Un effort de conservation et un moyen de subsistance
Les communautés font ce qu’elles peuvent. James Kairo, chercheur scientifique à l’Institut de recherche marine et de pêches du Kenya, a déclaré que des initiatives telles que l’apiculture étaient utiles. Leur miel rapporte également des revenus à la communauté.
«Le miel de mangrove est également classé comme étant de première qualité et médicinal», a-t-il ajouté. «Cela pourrait être dû à l’environnement dans lequel les mangroves prospèrent» et à ce qu’elles absorbent de leur environnement.
M. Nyongesa possède désormais 11 ruches et récolte environ huit litres de miel par ruche tous les trois mois. Chaque litre lui rapporte 6 $, une précieuse source de revenus.
Lorsque M. Nyongesa a commencé l’apiculture il y a 25 ans, il ne savait rien de la menace qui pesait sur les mangroves ni de la manière dont ses abeilles pouvaient aider.
Il s’est impliqué en 2019, lorsqu’il a rejoint un groupe local de conservation appelé Tulinde Mikoko, qui signifie «Protégeons les mangroves» en swahili. Le groupe a adopté son apiculture comme initiative communautaire, parallèlement à la plantation de mangroves. Les membres servent également de gardiens des mangroves et tentent d’arrêter les bûcherons.
Le groupe a dissimulé des ruches dans les branches supérieures des mangroves comme gardiennes silencieuses.

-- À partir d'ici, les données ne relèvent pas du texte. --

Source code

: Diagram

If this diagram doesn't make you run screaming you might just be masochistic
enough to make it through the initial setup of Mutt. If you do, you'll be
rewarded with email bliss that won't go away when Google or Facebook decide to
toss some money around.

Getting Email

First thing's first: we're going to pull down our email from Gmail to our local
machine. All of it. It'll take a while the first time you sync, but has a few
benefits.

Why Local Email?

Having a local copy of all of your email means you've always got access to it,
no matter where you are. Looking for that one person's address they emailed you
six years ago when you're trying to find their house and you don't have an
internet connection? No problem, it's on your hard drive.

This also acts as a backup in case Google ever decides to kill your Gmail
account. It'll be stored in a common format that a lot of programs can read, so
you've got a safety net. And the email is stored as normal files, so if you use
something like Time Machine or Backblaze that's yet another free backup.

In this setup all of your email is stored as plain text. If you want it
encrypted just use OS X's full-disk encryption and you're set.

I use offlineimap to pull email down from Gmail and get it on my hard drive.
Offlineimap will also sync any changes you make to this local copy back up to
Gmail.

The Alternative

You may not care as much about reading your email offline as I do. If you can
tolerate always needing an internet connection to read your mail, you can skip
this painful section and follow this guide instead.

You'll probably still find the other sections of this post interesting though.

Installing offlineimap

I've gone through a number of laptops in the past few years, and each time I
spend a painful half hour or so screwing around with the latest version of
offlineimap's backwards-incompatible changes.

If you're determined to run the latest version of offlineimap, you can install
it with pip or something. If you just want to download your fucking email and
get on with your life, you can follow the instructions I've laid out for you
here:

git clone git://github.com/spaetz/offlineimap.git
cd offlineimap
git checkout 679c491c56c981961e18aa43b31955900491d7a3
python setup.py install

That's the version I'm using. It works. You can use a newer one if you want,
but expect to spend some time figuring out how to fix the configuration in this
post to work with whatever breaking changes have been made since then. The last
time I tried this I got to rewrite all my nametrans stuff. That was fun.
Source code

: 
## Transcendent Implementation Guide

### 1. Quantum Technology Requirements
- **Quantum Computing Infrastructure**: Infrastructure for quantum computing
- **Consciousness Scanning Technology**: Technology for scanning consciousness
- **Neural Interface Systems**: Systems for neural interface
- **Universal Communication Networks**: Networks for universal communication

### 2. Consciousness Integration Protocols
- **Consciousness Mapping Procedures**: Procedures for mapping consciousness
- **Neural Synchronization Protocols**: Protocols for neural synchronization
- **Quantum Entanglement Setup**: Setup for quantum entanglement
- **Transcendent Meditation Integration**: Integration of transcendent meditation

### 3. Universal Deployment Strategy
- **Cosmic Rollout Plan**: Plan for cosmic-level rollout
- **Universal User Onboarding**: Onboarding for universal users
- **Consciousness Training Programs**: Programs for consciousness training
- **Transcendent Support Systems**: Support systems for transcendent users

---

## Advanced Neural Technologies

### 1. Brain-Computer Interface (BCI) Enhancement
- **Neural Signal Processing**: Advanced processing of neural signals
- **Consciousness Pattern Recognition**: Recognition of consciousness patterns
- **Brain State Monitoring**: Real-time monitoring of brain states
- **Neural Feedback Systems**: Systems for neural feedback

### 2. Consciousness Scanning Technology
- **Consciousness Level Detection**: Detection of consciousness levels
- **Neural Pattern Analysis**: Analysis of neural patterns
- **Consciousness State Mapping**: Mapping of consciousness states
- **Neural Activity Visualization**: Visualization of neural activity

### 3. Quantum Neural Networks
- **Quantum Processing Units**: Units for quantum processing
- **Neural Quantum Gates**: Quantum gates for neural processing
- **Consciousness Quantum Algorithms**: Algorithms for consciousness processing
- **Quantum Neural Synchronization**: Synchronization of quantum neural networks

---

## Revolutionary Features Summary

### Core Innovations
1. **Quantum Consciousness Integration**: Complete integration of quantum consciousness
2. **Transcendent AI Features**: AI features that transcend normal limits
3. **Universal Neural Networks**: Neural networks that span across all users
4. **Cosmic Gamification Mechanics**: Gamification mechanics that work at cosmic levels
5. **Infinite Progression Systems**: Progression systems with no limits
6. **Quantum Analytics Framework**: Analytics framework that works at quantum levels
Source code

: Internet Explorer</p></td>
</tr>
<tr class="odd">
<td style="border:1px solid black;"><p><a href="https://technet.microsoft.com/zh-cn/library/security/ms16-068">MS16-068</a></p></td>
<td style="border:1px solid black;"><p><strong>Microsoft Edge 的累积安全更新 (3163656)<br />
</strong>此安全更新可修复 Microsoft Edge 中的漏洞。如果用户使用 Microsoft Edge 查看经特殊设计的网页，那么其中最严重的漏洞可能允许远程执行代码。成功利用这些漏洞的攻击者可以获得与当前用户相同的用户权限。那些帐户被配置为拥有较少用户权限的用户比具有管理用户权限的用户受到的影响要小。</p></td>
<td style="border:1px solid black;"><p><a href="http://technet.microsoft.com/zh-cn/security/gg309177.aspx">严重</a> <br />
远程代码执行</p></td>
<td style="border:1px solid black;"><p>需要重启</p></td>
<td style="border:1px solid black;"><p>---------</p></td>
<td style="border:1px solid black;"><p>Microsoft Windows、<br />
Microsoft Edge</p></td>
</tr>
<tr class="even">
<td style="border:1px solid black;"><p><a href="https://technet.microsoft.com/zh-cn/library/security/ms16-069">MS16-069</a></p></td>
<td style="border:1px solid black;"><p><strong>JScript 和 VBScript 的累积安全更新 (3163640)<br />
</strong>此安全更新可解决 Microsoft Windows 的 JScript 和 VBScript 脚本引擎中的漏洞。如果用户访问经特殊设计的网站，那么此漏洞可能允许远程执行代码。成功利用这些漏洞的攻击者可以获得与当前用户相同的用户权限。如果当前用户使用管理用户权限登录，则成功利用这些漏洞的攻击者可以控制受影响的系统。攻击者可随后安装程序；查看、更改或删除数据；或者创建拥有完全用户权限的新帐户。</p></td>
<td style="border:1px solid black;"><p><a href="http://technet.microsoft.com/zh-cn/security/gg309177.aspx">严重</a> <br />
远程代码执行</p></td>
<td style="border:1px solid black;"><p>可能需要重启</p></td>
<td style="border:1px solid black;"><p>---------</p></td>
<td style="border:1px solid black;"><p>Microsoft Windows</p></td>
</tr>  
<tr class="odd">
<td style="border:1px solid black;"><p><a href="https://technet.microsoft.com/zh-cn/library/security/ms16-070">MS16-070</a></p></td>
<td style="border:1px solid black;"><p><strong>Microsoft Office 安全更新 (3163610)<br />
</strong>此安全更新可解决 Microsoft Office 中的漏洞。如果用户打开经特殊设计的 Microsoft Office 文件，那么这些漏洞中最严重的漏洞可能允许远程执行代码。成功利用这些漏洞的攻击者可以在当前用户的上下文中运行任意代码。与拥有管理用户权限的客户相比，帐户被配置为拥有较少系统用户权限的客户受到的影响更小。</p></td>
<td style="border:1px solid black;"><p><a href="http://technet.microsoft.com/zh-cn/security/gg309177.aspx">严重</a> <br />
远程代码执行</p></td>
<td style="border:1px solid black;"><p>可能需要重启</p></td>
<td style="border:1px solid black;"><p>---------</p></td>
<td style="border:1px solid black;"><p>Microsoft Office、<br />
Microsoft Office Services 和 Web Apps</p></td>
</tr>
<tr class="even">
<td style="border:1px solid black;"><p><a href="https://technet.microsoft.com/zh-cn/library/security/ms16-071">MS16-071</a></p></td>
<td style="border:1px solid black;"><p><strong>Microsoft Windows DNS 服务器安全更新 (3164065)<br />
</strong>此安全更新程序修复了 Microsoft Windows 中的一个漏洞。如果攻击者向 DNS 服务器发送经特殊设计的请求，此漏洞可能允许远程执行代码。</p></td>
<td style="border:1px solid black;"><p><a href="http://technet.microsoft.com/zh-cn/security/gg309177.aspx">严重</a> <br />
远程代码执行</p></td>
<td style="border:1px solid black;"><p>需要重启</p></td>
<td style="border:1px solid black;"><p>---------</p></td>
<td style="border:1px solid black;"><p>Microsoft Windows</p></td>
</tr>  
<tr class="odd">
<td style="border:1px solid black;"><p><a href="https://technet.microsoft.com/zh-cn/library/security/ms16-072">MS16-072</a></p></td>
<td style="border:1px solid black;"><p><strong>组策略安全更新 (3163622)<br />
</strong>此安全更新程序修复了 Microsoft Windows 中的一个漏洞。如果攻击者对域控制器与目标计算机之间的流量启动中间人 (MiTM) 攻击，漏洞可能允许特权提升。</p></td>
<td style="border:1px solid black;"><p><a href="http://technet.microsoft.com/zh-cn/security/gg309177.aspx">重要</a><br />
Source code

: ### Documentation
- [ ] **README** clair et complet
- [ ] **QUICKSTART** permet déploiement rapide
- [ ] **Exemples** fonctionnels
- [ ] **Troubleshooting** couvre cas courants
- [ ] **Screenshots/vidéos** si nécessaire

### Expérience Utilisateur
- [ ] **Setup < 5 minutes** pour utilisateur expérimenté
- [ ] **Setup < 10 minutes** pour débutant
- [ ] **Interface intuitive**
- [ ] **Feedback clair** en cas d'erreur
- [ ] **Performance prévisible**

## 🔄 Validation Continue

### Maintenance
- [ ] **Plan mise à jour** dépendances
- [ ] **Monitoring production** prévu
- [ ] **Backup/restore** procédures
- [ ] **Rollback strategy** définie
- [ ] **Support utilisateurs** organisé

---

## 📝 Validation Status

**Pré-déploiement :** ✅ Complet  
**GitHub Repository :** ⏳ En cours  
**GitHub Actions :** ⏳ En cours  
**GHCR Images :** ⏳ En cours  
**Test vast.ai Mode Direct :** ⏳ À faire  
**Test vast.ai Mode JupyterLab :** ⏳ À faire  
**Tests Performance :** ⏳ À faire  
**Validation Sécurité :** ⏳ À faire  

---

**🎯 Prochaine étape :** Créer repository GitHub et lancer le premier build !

Les abeilles sont censées attaquer les bûcherons sans méfiance.
«Nous les avons positionnées au sommet, là où elles ne peuvent pas être repérées facilement, a indiqué Bibiana Nanjilula, la fondatrice de Tulinde Mikoko. Comme ça, lorsque les bûcherons commencent à abattre n’importe quel arbre, les abeilles attaquent à cause du bruit.»
Le groupe espère que cette tactique fonctionne, mais a du mal à mesurer ses effets dans les zones relativement difficiles d’accès.
Les abeilles jouent également un rôle crucial en tant que pollinisateurs. En se nourrissant parmi les fleurs de mangrove, elles transfèrent le pollen d’une fleur à l’autre, facilitant ainsi la reproduction des plantes.
«Plus les mangroves sont saines, plus la production de miel sera probablement productive», a expliqué Jared Bosire, chef de projet pour la Convention Nairobi, qui a déclaré qu’ils encourageaient l’intégration des moyens de subsistance avec la conservation. La Convention s’inscrit dans le cadre du Programme des Nations unies pour l’Environnement (PNUE).
Il reste au Kenya 54 430 hectares de mangroves, qui contribuent à hauteur de 85 millions $ par an à l’économie nationale, selon un rapport de la Global Mangrove Alliance de 2022.